> Instruction:
List every line below that contains the word "Open", matching its capitalization exactly.

------ Record set

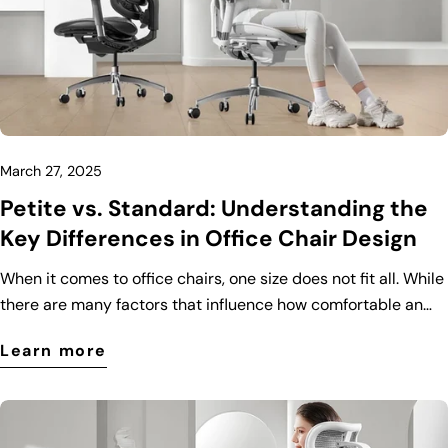
March 27, 2025
Petite vs. Standard: Understanding the
Key Differences in Office Chair Design
When it comes to office chairs, one size does not fit all. While
there are many factors that influence how comfortable an
office chair is, body size plays a crucial role. That’s why
Learn more
manufacturers have designed different types of office chairs
to cater to various body types, including petite and standard
models. In this blog post, we’ll explore the key differences
between petite and standard office chairs to help you make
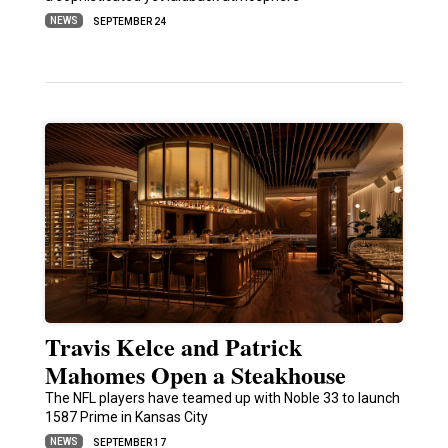
NEWS
SEPTEMBER 24
Travis Kelce and Patrick
Mahomes Open a Steakhouse
The NFL players have teamed up with Noble 33 to launch
1587 Prime in Kansas City
NEWS
SEPTEMBER 17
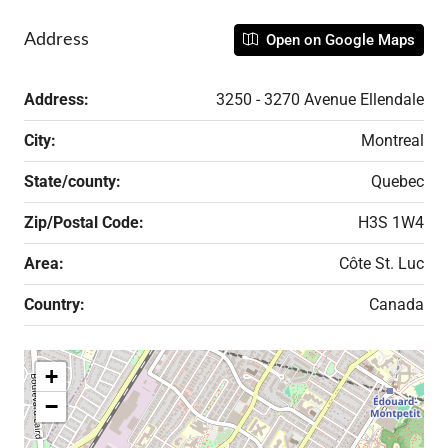
Address
Open on Google Maps
Address:
3250 - 3270 Avenue Ellendale
City:
Montreal
State/county:
Quebec
Zip/Postal Code:
H3S 1W4
Area:
Côte St. Luc
Country:
Canada
+
−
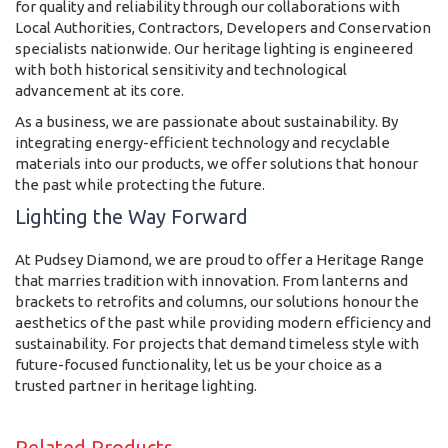
for quality and reliability through our collaborations with
Local Authorities, Contractors, Developers and Conservation
specialists nationwide. Our heritage lighting is engineered
with both historical sensitivity and technological
advancement at its core.
As a business, we are passionate about sustainability. By
integrating energy-efficient technology and recyclable
materials into our products, we offer solutions that honour
the past while protecting the future.
Lighting the Way Forward
At Pudsey Diamond, we are proud to offer a Heritage Range
that marries tradition with innovation. From lanterns and
brackets to retrofits and columns, our solutions honour the
aesthetics of the past while providing modern efficiency and
sustainability. For projects that demand timeless style with
future-focused functionality, let us be your choice as a
trusted partner in heritage lighting.
Related Products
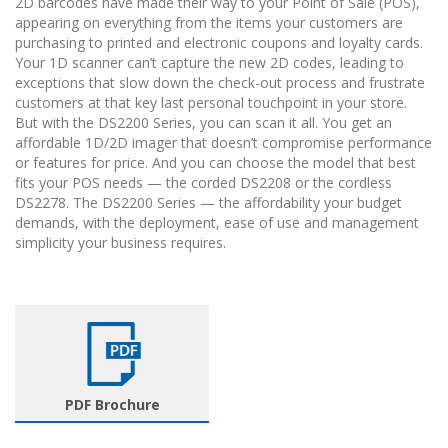
2D barcodes have made their way to your Point of Sale (POS),
appearing on everything from the items your customers are
purchasing to printed and electronic coupons and loyalty cards.
Your 1D scanner can’t capture the new 2D codes, leading to
exceptions that slow down the check-out process and frustrate
customers at that key last personal touchpoint in your store.
But with the DS2200 Series, you can scan it all. You get an
affordable 1D/2D imager that doesn’t compromise performance
or features for price. And you can choose the model that best
fits your POS needs — the corded DS2208 or the cordless
DS2278. The DS2200 Series — the affordability your budget
demands, with the deployment, ease of use and management
simplicity your business requires.
PDF Brochure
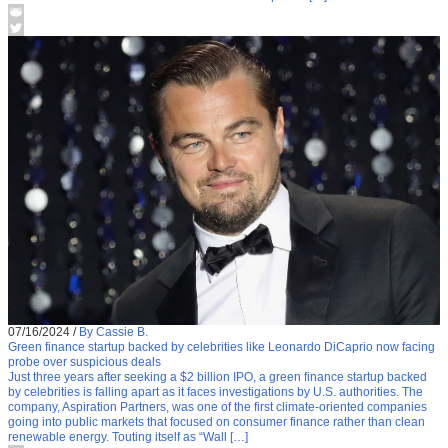
07/16/2024
/
By Cassie B.
Green finance startup backed by celebrities like Leonardo DiCaprio now facing
probe over suspicious deals
Just three years after seeking a $2 billion IPO, a green finance startup backed
by celebrities is falling apart as it faces investigations by U.S. authorities. The
company, Aspiration Partners, was one of the first climate-oriented companies
going into public markets that focused on consumer finance rather than clean
renewable energy. Touting itself as “Wall […]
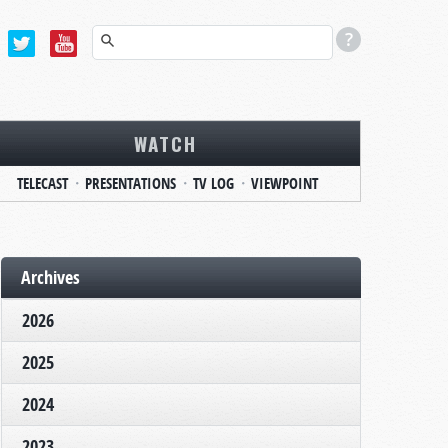
WATCH
TELECAST
PRESENTATIONS
TV LOG
VIEWPOINT
Archives
2026
2025
2024
2023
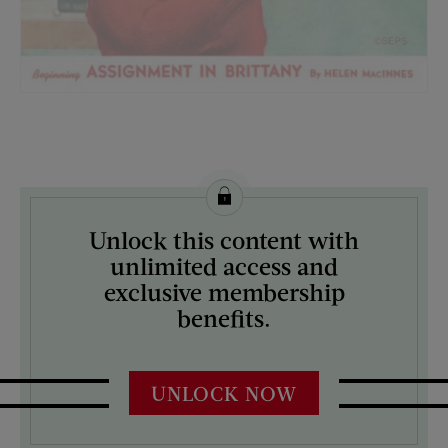
License this image from Curtis Licensing
Unlock this content with
ARTIST ON THE COVER:
unlimited access and
Preston Duncan
exclusive membership
benefits.
UNLOCK NOW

------------

> Your response:
Mahomes Open a Steakhouse
Open on Google Maps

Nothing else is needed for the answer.